_GIVEN TEXT_:
◆ ◆ ◆ ◆ ◆
None of the Company or the ABS Subsidiaries has received written notice of any
other claim, demand or Action by any individual or entity alleging any actual or
threatened injury or damage to any person, property, natural resource or the
environment arising from or relating to any Release or threatened Release of any
Hazardous Substances at, on, under, in, to or from any Facilities or former
Facilities, or in connection with any operations or activities of the Company or
any ABS Subsidiary.

                                       19

 
          (c)  Environmental Conditions. There are no present or past 
               ------------------------
Environmental Conditions.

          (d)  Environmental Audits or Assessments. True, complete and correct
               -----------------------------------                            
copies of the written reports, and all parts thereof, including any drafts of
such reports that are in the possession or control of the Company or any ABS
Subsidiary, of all environmental audits or assessments which have been conducted
at any Facility or former Facility within the past five years, either by the
Company or any attorney, environmental consultant or engineer engaged for such
purpose, have been delivered to HDA or its representatives and a list of all
such reports, audits and assessments and any other similar report, audit or
assessment of which the Company has knowledge is included in Schedule 3.20
hereto.
◆ ◆ ◆ ◆ ◆
_INFORMATION SHOWN_:

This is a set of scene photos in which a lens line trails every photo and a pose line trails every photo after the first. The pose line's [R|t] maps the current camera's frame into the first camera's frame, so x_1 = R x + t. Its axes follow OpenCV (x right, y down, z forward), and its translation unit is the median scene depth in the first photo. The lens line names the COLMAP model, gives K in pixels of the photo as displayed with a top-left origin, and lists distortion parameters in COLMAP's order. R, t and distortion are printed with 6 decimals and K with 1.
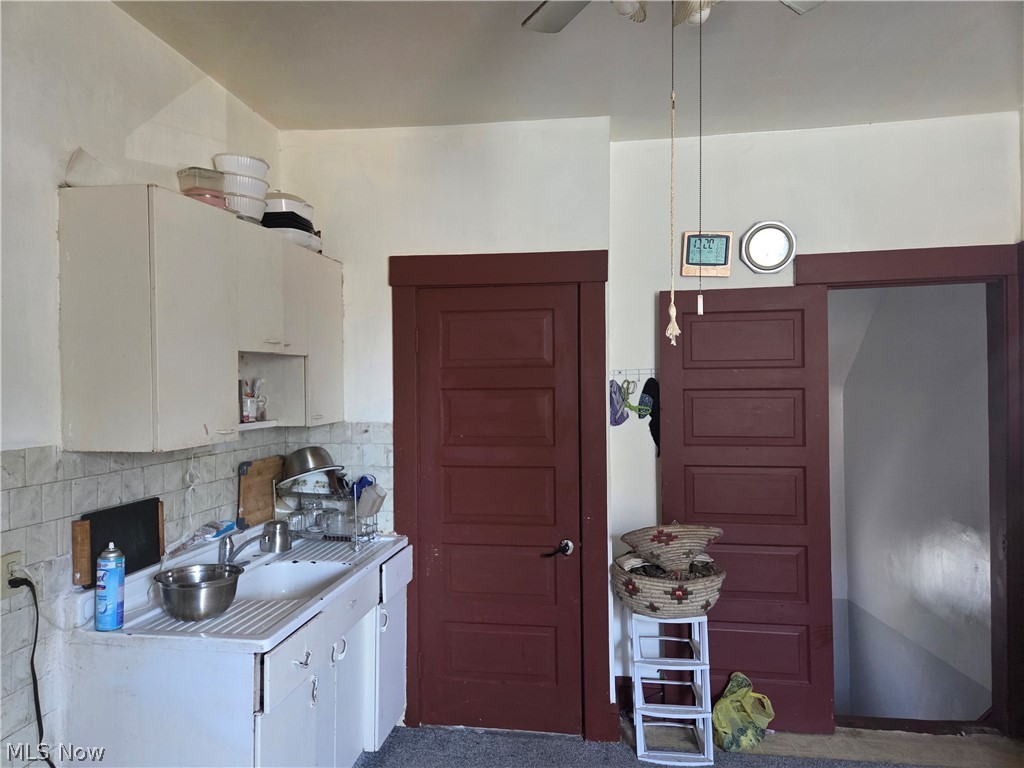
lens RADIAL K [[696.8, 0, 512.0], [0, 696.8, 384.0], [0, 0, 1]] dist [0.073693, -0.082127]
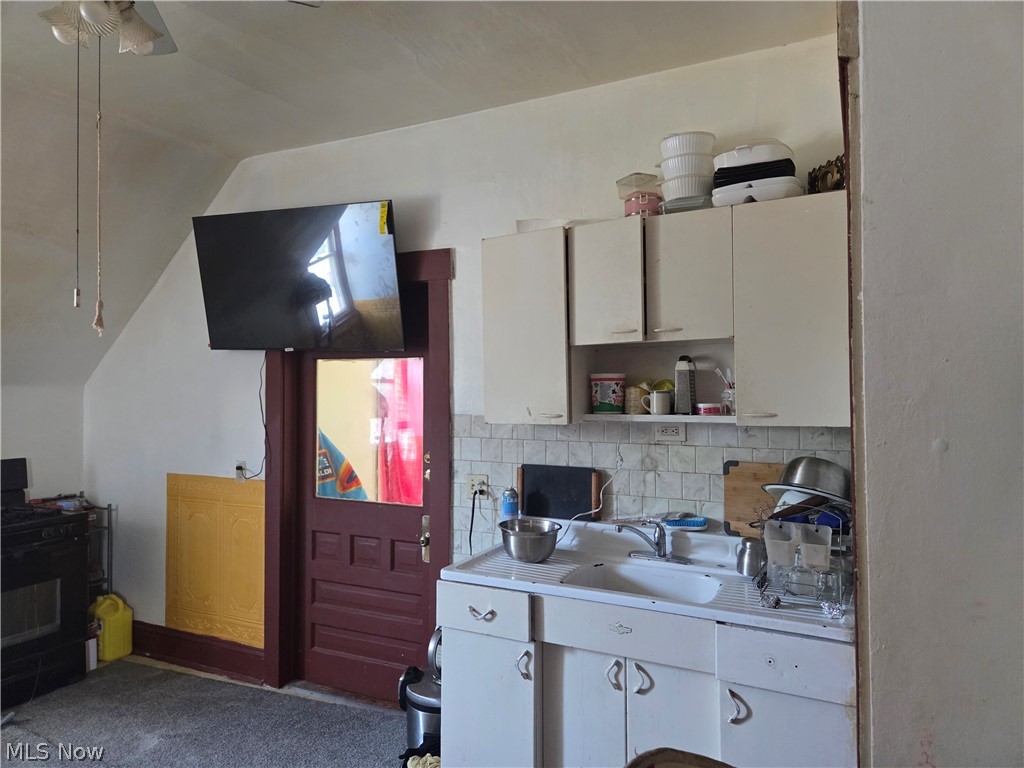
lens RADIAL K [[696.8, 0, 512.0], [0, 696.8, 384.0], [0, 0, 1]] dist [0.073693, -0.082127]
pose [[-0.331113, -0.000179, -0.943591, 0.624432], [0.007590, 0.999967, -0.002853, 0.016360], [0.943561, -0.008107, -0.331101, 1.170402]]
◆ ◆ ◆ ◆ ◆
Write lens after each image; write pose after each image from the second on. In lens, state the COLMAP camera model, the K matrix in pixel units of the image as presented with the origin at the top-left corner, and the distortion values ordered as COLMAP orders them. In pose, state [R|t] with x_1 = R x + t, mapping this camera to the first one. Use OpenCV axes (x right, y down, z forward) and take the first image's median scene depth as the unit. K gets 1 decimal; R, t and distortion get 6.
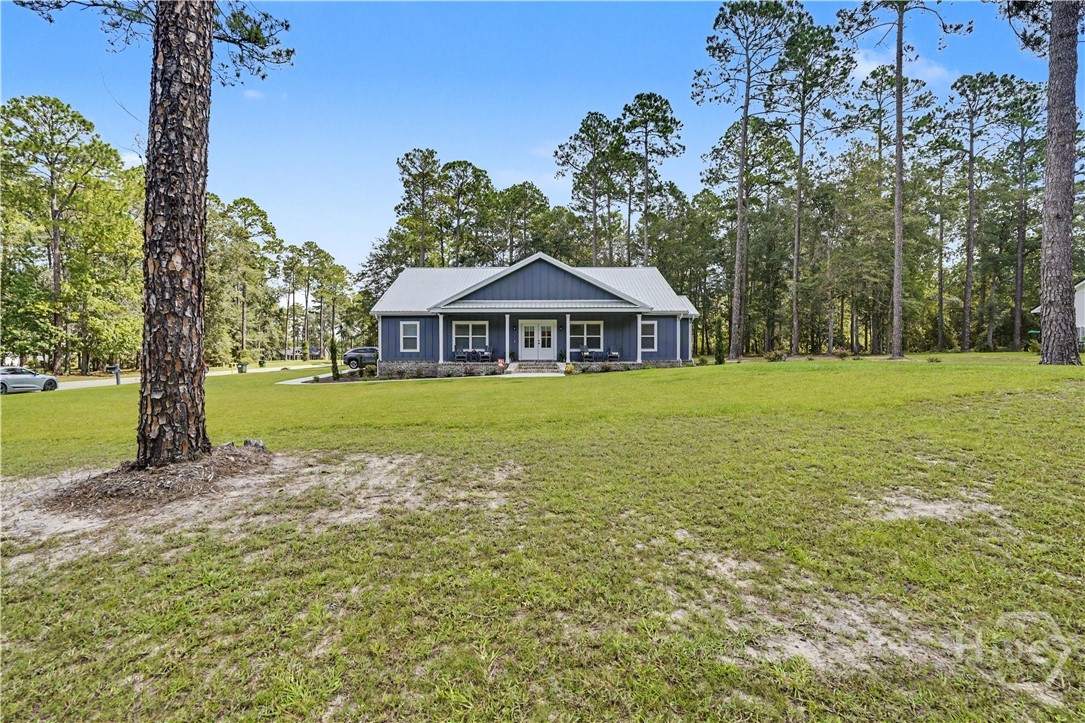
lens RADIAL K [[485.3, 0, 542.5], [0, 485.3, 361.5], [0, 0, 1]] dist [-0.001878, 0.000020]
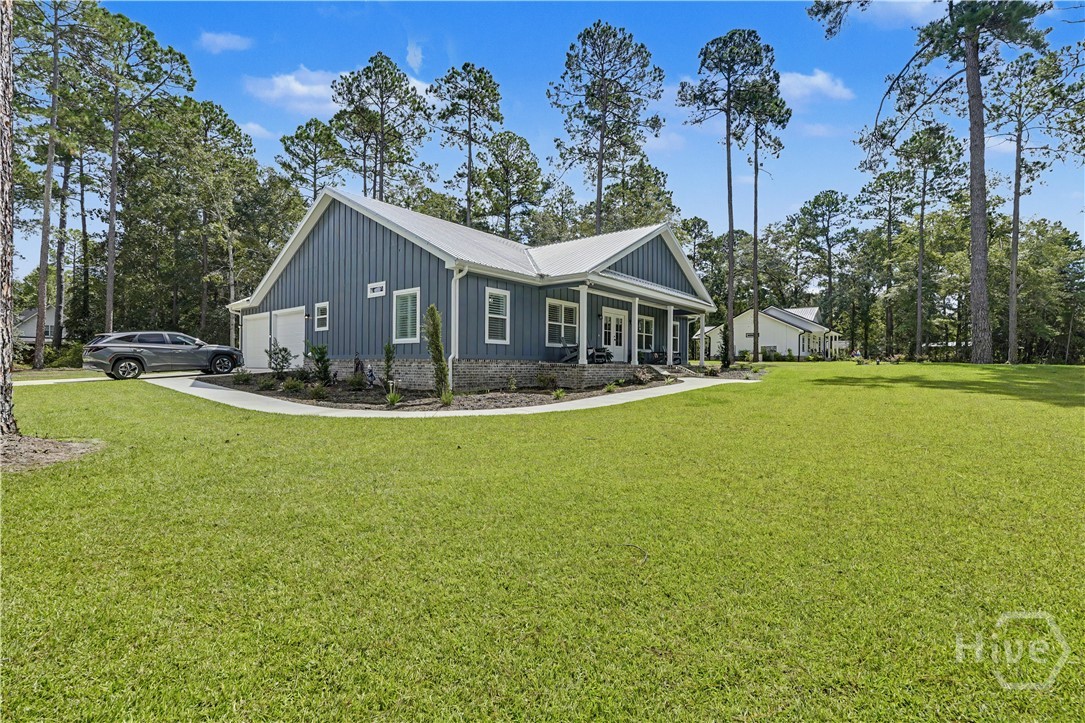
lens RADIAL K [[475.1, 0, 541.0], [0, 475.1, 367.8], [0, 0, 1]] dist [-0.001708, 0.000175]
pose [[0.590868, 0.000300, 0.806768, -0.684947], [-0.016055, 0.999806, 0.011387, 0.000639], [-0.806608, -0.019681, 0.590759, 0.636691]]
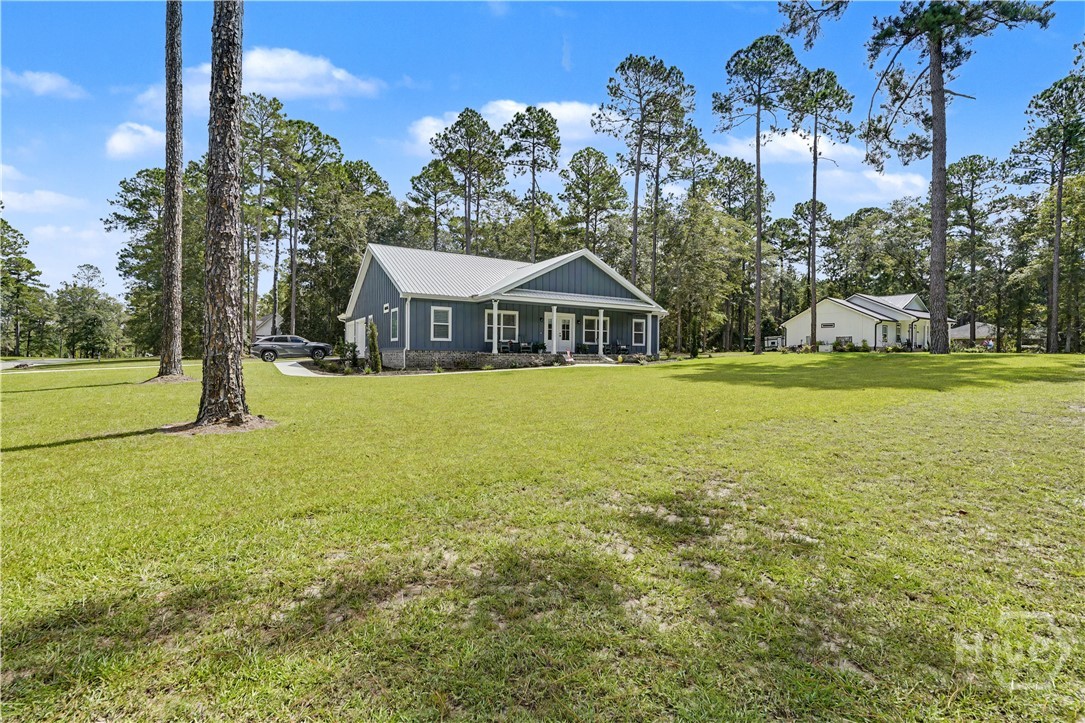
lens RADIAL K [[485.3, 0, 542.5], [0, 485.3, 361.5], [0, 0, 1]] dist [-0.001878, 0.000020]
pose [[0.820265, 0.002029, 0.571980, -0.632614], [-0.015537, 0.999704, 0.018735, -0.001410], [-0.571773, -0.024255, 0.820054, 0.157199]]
◆ ◆ ◆ ◆ ◆
_QUESTIONS TO ANSWER_:
1. Repeat everything in the environmental disclosures text from "None of the" down to "any ABS Subsidiary.", word for word.
2. Carry on with the environmental disclosures text from its last sentence.

_RESPONSES_:
1.
None of the Company or the ABS Subsidiaries has received written notice of any
other claim, demand or Action by any individual or entity alleging any actual or
threatened injury or damage to any person, property, natural resource or the
environment arising from or relating to any Release or threatened Release of any
Hazardous Substances at, on, under, in, to or from any Facilities or former
Facilities, or in connection with any operations or activities of the Company or
any ABS Subsidiary.

2.
          (e)  Indemnification Agreements. None of the Company or the ABS
               --------------------------
Subsidiaries is a party, whether as a direct signatory or as successor, assign
or third party beneficiary, or otherwise bound, to any lease or other contract
(excluding insurance policies disclosed on Schedule 3.20) under which the
Company or any ABS Subsidiary is obligated by or entitled to the benefits of
directly or indirectly, any representation, warranty, indemnification, covenant,
restriction or other undertaking concerning Environmental Conditions.

          (f)  Releases or Waivers. None of the Company or the ABS Subsidiaries
               -------------------                                             
has released any other person from any claim under any Environmental Law or
waived any rights concerning any Environmental Condition.

          (g)  Notices, Warnings and Records. Each of the Company and the ABS
               -----------------------------                                 
Subsidiaries has given all notices and warnings, made all reports, and has kept
and maintained all records required by and in compliance with all Environmental
Laws.

          (h)  Compliance. None of the Company or the ABS Subsidiaries has ever
               ----------
violated and is presently in compliance with all Environmental Laws.

          (i)  Hazardous Material. None of the Company or the ABS Subsidiaries
               ------------------                                             
has generated, manufactured, refined, transported, treated, disposed, stored,
handled, transferred, produced or processed any Hazardous Material in violation
of Environmental Laws.

          (j)  Underground Storage Tanks. There are no underground storage tanks
               -------------------------
at any Facility owned or operated by the Company or any ABS Subsidiary. None of
the Company or the ABS Subsidiaries owns or operates any underground storage
tanks, whether currently in use or formerly used.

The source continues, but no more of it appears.